Today is a week from the start of this email. I am once again at Agora, trying (with half-hearted determination) to get myself out of my writing slump. I suppose, we could say, I have been a little depressed. Onwards we persevere.
Desperation and ambition. Maybe we should spell Ambition, capital "A" - punctuated. Formal. Intrusive? Maybe. "A strong desire to achieve something," blah blah blah (as Google says). A "strong desire for distinction," too. Not just achievement, which I would call a sort of victory, but distinction. I might call that notoriety. I accomplished this, so I am special, I am distinct. I am good, I am great, et cetera, et cetera. Why my mind attaches this sort of thinking to relationships is a mystery as of yet. We'll dive a little deeper though, won't we?
I think I'll also talk more, now, about what I briefly landed on earlier: my current romantic relationship, and the "if it happens, it happens" mentality that got me started there. We met on Bumble, if you can believe it. The Sadie Hawkins dance of dating apps -- girls message first! Girl power, whatever! Chit chat, bumble, take it easy or go for the gold! So strange how apps like that market themselves. But that's how I met Kyle. He lived in College Station at the time, which I didn't realize was so far away, and drove all the way to Montrose, Houston, to meet me (a meeting which only lasted an hour, as I got tired and wanted to go home -- sorry, past Kyle).
I've been forgetting that the mindset that helped me have such a healthy romantic attachment in the first place was so easygoing. We've moved in together, now, and I've been getting scared. Scared of both options: stay together OR break up.
If we stay together, I'll never be truly alone again, which is fucking terrifying. And if we break up, maybe that's even worse, right? As much as I miss being superficial and wild (the two probably most defining characteristics of my single life), what would it mean to lose Kyle? I realized that yesterday, really. I was looking into his eyes and we were having this big talk and I just kept saying over and over, "I'm so scared, I'm so scared." It was treacherous. He was so kind; he always is. Isn't it crazy? I get so scared that I forget that all the time: the depth of his patience and goodness.

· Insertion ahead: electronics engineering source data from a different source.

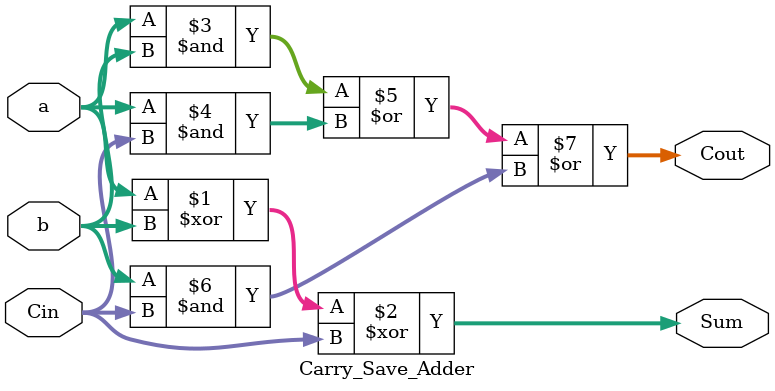
<source format=sv>
module Carry_Save_Adder(
	a, b, Cin, Sum, Cout
);

parameter bits = 4;

input logic [bits-1:0] a;
input logic [bits-1:0] b;
input logic [bits-1:0] Cin;
output logic [bits-1:0] Sum;
output logic [bits-1:0] Cout;

assign Sum = a ^ b ^ Cin;
assign Cout = (a & b) | (a & Cin) | (b & Cin);

endmodule

</source>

He always reminds me. I just have to look into his eyes. Touch his hair. Wrap my fingers around in his wiry beard. And then, suddenly, aha! I remember. I don't know why when I'm alone with my thoughts I make-believe that I could just let that go. It wouldn't be easy like that. I wouldn't be freer, I wouldn't be wilder. What is stopping me from being me, while Kyle is Kyle? The two offenders: Desperation. Ambition. Be less afraid, be less striving, and things will get better. Maybe. That's what Kyle tries to tell me, at least. I believe him.
I want to stop thinking of friendships and relationships as boxes -- checkboxes -- tick, tick, tick, tick, tick. They're alive, they're not something to accomplish. They move. I can move, too. I just have to remember that I'm not the only one.
Maybe this essay didn't make any sense. I don't know if I mind that today, though. It meant a lot to me. Maybe that's why it took me so long to write. Alas!